QUOTED PASSAGE –
/monero-serialize

Monero serialization python library, supports blockchain, Boost and RPC formats.

Primary LanguagePythonMIT LicenseMIT

Monero Python serialization library

Build Status

The library provides basic serialization logic for the Monero types, used in transaction processing and transaction signing.

  • Mainly supports binary serialization equivalent to Monero BEGIN_SERIALIZE_OBJECT(). This serialization mechanism is used in the blockchain entity serialization.
  • Boost portable serialization added.
  • Support for BEGIN_KV_SERIALIZE_MAP is mainly supported. JSON and binary wire format.

The binary wire formats use streaming dumping / parsing for better memory efficiency.

For usage please take a look at tests.

pip install monero-serialize

Example usage:

import binascii
from monero_serialize import xmrserialize as x
from monero_serialize import xmrtypes as xmr

msg = xmr.TxinToKey(amount=123, key_offsets=[1, 2, 3, 2**76], k_image=bytearray(range(32)))

# Serialize
writer = x.MemoryReaderWriter()
await x.dump_message(writer, msg)
print(binascii.hexlify(writer.buffer))

# Deserialize
test_deser = await x.load_message(x.MemoryReaderWriter(writer.buffer), xmr.TxinGen)

Donations

Thanks for your support!

86KCjujm1Hp4dD2uyZdXjHQr5e5aNujG6LcunA8iQYjx4AwRorVLDpHMKKmrKQfAPFC5KCKPpjdax3NEbExBRTnSTS1QXWA

Advanced usage

Archive interface

import binascii
from monero_serialize import xmrserialize as x
from monero_serialize import xmrtypes as xmr

msg = xmr.TxinGen(height=42)

# Serialize
writer = x.MemoryReaderWriter()
ar1 = x.Archive(writer, True)
await ar1.message(msg)

# Deserialize
msg2 = xmr.TxinGen()
ar2 = x.Archive(x.MemoryReaderWriter(writer.buffer), False)
await ar2.message(msg2)

Symmetric Boost archive

import binascii
from monero_serialize import xmrserialize as x
from monero_serialize import xmrtypes as xmr
from monero_serialize import xmrboost as xmrb

data_hex = b'011673657269616c697a6174696f6e3a3a61726368697665000000000134'
data_bin = base64.b16decode(data_hex, True)
reader = x.MemoryReaderWriter(bytearray(data_bin))
ar = xmrb.Archive(reader, False)

msg = xmr.TxinGen()
await ar.root_message(msg)
self.assertEqual(msg.height, 0x34)

INPUT DATA –
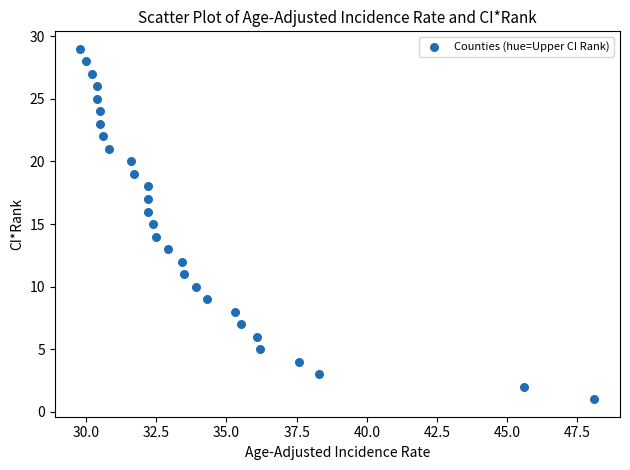

What is the range of Y values (max minus min)?

28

WHAT YOU NEED TO DO –
1. Name every module that the monero-serialize README imports from monero_serialize.
2. Rewrite the monero-serialize README from "print(binascii.hexlify(writer.buffer))" up to and including "for your support!", putting "Contributions" in place of "Donations".

EXERCISE RESPONSES –
1. xmrserialize, xmrtypes, xmrboost

2.
print(binascii.hexlify(writer.buffer))

# Deserialize
test_deser = await x.load_message(x.MemoryReaderWriter(writer.buffer), xmr.TxinGen)

Contributions

Thanks for your support!